For a small business, you do not need to adopt an entire improvement framework to benefit from this. You just need to see your process on paper, with the lanes drawn, and look at where work crosses from one lane to another. That is where almost every fixable problem lives.


How to build one

The process is straightforward, and I walk clients through it regularly as part of how I scope work. Here is the sequence:

  1. Start by naming the process and defining its boundaries. Pick something specific: "customer places an order through fulfillment," not "how the business works." You need a clear start point and a clear end point.

  2. Next, identify the lanes. Who touches this process? In a small business, this might be the owner, a salesperson, a warehouse or production person, and a customer. Each one gets a lane. Keep it to four or five lanes at most; more than that and the diagram becomes hard to read without breaking the process into sub-processes.

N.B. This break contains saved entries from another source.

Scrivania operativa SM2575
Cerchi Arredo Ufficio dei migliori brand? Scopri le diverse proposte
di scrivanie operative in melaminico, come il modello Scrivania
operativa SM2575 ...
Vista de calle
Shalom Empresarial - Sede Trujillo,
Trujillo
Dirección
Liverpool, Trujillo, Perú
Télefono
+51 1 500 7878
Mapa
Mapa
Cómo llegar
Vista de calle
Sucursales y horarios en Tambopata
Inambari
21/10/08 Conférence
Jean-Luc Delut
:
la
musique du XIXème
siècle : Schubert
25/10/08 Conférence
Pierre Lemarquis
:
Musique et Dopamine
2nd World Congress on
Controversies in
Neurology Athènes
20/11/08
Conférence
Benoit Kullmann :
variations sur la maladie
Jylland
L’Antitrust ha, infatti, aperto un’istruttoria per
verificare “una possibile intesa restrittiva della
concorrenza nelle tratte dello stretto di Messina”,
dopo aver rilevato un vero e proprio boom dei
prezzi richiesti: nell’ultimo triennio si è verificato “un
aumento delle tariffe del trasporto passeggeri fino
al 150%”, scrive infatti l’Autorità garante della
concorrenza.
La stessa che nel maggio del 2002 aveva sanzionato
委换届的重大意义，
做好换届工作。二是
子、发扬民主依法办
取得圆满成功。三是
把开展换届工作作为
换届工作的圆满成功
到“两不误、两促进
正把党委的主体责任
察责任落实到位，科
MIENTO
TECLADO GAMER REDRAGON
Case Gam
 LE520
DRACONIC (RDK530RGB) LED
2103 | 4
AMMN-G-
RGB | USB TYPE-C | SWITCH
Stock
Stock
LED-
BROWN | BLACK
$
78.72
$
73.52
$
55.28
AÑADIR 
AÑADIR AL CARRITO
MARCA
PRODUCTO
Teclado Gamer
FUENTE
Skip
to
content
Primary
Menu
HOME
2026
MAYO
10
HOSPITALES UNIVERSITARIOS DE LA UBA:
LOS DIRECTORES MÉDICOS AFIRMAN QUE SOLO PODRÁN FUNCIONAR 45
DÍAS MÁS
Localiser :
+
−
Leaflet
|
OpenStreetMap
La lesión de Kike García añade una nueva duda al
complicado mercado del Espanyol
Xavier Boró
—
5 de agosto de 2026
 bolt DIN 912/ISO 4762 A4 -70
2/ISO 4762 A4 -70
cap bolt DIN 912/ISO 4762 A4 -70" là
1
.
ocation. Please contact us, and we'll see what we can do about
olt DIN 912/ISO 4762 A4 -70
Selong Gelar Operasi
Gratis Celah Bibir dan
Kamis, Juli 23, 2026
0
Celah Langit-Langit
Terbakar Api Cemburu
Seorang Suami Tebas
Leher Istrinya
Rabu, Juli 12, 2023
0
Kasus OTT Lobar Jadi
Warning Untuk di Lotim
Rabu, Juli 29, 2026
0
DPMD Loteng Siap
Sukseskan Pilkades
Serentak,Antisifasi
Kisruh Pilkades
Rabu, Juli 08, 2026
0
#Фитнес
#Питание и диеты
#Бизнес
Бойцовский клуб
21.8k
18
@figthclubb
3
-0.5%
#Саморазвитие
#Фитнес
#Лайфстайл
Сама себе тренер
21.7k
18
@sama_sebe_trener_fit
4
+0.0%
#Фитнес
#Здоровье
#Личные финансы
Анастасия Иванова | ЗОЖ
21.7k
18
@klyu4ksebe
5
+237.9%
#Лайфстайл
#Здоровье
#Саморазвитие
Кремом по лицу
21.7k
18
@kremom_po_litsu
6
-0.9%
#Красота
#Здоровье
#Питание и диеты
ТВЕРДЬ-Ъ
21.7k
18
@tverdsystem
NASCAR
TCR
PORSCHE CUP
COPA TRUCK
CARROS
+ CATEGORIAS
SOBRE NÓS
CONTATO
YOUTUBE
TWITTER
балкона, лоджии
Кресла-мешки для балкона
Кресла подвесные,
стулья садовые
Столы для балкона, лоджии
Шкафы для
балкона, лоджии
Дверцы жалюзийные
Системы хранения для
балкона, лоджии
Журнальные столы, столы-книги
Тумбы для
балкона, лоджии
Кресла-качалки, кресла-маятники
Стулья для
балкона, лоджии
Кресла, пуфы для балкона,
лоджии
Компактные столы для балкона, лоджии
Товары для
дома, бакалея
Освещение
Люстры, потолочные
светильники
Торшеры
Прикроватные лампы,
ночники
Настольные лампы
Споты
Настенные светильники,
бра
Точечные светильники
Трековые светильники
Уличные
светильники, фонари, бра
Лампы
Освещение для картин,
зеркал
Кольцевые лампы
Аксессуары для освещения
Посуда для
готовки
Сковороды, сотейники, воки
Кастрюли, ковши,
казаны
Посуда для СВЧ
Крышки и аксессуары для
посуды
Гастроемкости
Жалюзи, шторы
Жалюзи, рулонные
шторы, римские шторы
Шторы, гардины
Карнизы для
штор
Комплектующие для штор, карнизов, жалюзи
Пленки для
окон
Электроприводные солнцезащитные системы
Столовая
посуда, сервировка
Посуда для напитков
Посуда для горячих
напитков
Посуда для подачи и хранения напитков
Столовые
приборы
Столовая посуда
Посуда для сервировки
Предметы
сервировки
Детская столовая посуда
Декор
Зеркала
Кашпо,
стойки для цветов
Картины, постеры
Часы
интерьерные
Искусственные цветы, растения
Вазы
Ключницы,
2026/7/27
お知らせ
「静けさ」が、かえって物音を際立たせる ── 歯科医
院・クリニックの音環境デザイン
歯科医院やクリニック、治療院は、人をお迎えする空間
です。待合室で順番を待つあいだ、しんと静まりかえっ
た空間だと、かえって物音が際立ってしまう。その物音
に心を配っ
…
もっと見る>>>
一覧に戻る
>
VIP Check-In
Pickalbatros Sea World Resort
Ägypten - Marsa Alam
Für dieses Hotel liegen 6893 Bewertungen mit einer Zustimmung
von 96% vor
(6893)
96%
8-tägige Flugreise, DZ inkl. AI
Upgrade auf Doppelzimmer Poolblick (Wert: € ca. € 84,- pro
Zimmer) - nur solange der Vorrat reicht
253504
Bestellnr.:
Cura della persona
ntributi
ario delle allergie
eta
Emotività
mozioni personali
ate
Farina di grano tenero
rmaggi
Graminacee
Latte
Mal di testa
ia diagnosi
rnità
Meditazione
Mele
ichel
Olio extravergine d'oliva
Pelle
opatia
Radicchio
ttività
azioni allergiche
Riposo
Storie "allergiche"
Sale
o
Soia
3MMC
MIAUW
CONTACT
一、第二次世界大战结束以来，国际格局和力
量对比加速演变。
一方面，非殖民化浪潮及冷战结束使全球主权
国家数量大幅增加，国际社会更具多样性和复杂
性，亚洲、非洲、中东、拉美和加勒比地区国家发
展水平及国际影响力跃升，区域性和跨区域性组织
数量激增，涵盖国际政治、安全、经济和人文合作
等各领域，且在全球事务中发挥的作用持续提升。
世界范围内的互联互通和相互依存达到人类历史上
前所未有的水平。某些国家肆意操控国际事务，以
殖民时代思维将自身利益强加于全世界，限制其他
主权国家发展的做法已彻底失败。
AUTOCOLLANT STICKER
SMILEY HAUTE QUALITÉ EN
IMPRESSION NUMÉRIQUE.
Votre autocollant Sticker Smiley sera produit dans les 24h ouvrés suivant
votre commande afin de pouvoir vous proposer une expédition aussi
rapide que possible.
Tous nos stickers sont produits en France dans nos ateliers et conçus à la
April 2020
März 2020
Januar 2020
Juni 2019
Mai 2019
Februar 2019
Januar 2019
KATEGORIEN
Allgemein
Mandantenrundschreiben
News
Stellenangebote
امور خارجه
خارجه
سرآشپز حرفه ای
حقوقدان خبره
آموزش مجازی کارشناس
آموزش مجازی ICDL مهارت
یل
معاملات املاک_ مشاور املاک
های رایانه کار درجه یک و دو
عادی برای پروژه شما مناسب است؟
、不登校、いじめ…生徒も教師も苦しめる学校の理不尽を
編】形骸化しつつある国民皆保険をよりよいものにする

  3. Then place the steps. Walk through what actually happens, not what should happen or what the employee handbook says happens. Start at the beginning and move left to right, placing each step in the lane of whoever performs it. Use rectangles for tasks and diamonds for decision points.

  4. Connect the steps with arrows. This is where the handoffs become visible. Every time an arrow crosses from one lane into another, that is a transfer of responsibility, and each one is a potential failure point worth examining.

Once the map is complete, look at it as a whole. Count the handoffs. Notice where a step bounces back and forth between the same two lanes, which often signals rework or an unclear approval process. Look for steps that have no clear owner, or decision points where the criteria for "yes" and "no" are undefined.

I built a free interactive tool that walks through this entire process in about five minutes. It covers six steps: naming the process, setting up lanes, placing shapes, connecting steps, adding a decision point, and exporting a finished map. You can open it and build a real swim lane diagram without signing up for anything: https://ona-process-map-demo.netlify.app/

Try it: Build a swim lane map in five minutes


What the map tells you

The value of the map is not the map itself. It is the conversation the map forces you to have about how work actually moves through your business.

In my experience, the most common finding is that the owner is in too many lanes. They appear in every handoff, not because they need to, but because the process was never formalized enough for anyone else to make the call. That is not a staffing problem. It is a process design problem, and it is fixable without hiring anyone.

The second most common finding is that decision points are undefined. There is a diamond on the map, meaning the process branches depending on a condition, but nobody has written down what the condition actually is. In practice, this means someone makes a judgment call every time, and the outcome varies depending on who is working that day. Defining those criteria takes 10 minutes and eliminates hours of inconsistency over time.

The third is redundant steps. Two people in two different lanes performing the same quality check, or a piece of information getting entered into two systems manually when one could feed the other. These are invisible when you are inside the process, but obvious the moment you see them on a map.


Map first, fix second


The instinct when something is not working is to jump to a solution. Hire someone, buy a tool, add a step. But without a map of the current process, you do not actually know where the breakdown is, which means the fix is a guess. Sometimes it is a good guess. Often it is not, and you end up adding complexity to a process that needed simplification.

Rummler and Brache built their entire methodology around a two-map approach: the "is" map, showing how the process works today, and the "should" map, showing how it should work after improvements. The gap between the two maps becomes the implementation plan. That structure works at any scale, and the first map, the "is" map, is the one that most businesses have never drawn.

If you have a process that feels slow, inconsistent, or dependent on one person's knowledge, draw the swim lanes before you try to fix anything. The map will show you where the real problems are, and they are almost always in the handoffs.